The analyses draw from four major clinical trial programs, including SELECT, STEP, ESSENCE, and OASIS, covering conditions from obstructive sleep apnea to liver disease.
“These new analyses build on the growing body of clinical evidence for semaglutide, an important medicine that has already been extensively studied not only in obesity but also in cardiovascular disease and metabolic dysfunction-associated steatohepatitis,” said Andrea Traina, Pharm.D., senior medical director, Obesity and Liver Health, Novo Nordisk.
Traina added that the company is continuing to invest in deepening its understanding of semaglutide’s potential to better serve patients across a diverse set of obesity-related complications.
One post hoc analysis of the SELECT trial found that semaglutide injection 2.4 mg was associated with a significantly lower incidence of obstructive sleep apnea, with a hazard ratio of 0.48 compared with placebo in adults with overweight or obesity and established cardiovascular disease.
Among participants without OSA at baseline, there were 95 incident cases of the condition, with 30 in the semaglutide group versus 65 in the placebo group.
A separate SELECT post hoc analysis found that patients with established cardiovascular disease, asthma, and overweight or obesity treated with semaglutide 2.4 mg had a lower incidence of asthma-related adverse events, with 27 cases versus 46 in the placebo group, representing a hazard ratio of 0.58.

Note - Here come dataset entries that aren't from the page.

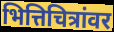
भित्तिचित्रांवर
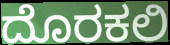
ದೊರಕಲಿ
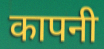
कापनी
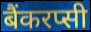
बैंकरप्सी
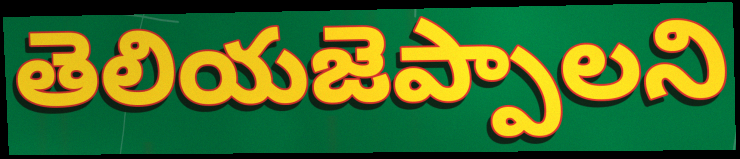
తెలియజెప్పాలని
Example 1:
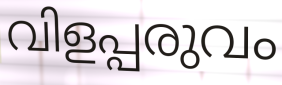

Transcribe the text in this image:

വിളപ്പരുവം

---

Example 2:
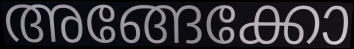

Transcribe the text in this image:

അങ്ങേക്കോ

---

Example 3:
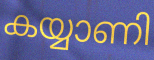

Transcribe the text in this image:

കയ്യാണി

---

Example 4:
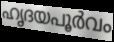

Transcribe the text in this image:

ഹൃദയപൂർവം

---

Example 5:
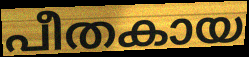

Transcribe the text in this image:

പീതകായ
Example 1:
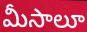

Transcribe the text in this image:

మీసాలూ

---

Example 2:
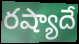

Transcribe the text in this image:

రష్యాదే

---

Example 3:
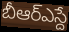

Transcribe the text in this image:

బీఆర్ఎస్దే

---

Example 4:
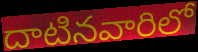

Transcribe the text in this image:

దాటినవారిలో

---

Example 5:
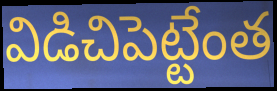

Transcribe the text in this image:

విడిచిపెట్టేంత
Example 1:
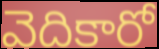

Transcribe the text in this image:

వెదికారో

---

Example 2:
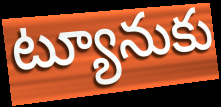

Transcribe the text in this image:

ట్యూనుకు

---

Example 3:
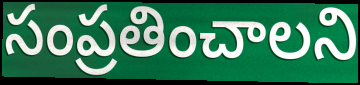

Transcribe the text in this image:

సంప్రతించాలని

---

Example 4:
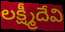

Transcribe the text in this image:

లక్ష్మీదేవి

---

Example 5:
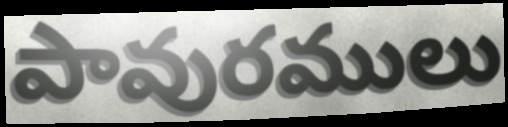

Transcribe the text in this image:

పావురములు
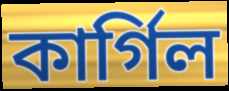
কার্গিল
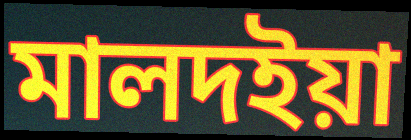
মালদইয়া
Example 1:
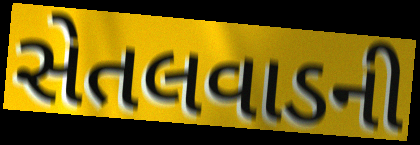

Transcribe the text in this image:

સેતલવાડની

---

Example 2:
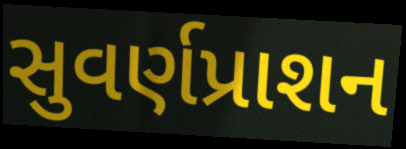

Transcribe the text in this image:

સુવર્ણપ્રાશન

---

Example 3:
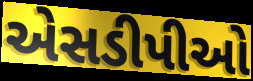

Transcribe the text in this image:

એસડીપીઓ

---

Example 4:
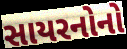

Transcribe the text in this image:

સાયરનોનો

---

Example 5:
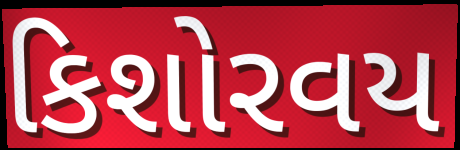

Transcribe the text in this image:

કિશોરવય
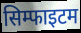
सिम्फाइटम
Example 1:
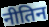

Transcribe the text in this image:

नीतिन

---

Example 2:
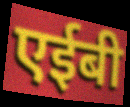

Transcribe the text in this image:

एईबी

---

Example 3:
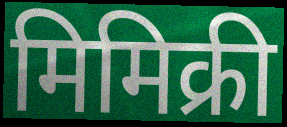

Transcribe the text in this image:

मिमिक्री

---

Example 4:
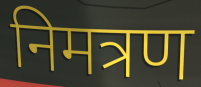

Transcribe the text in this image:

निमत्रण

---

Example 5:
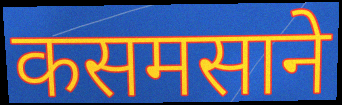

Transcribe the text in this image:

That same asthma analysis also found a 38.9% reduction in high sensitivity C-reactive protein from baseline at week 104 among semaglutide-treated patients, with no changes observed in blood eosinophil or neutrophil counts.
A pooled analysis from the STEP and OASIS programs showed that semaglutide injection 2.4 mg was associated with significant improvements in systolic blood pressure among 597 adults with uncontrolled hypertension, with an estimated treatment difference of negative 5.48 mmHg compared to placebo.
“Obesity is a chronic disease that can cause many complications in the body, contributing to serious comorbidities and broader health issues,” said Domenica Rubino, MD, founder and director of the Washington Center for Weight Management and Research.
Rubino noted that these analyses span the full spectrum of semaglutide’s clinical trial programs and add to the understanding of how the drug may impact obesity-related complications beyond weight loss alone.
In liver health findings from the ESSENCE trial’s first 800 randomized participants, semaglutide 2.4 mg delivered consistent improvements in cardiometabolic risk factors and liver health parameters versus placebo at up to week 72, regardless of baseline glycemia level in people with metabolic dysfunction-associated steatohepatitis and liver fibrosis.
A post hoc analysis of the OASIS 4 trial found that patients in the overweight or obesity class I cohort treated with semaglutide tablets 25 mg showed similar or greater cardiometabolic improvements compared to the obesity class II and III cohort by week 64.
Novo Nordisk emphasized that all results are exploratory and hypothesis-generating, and that semaglutide is not approved to treat obstructive sleep apnea, asthma, hypertension, or metabolic dysfunction-associated steatotic liver disease.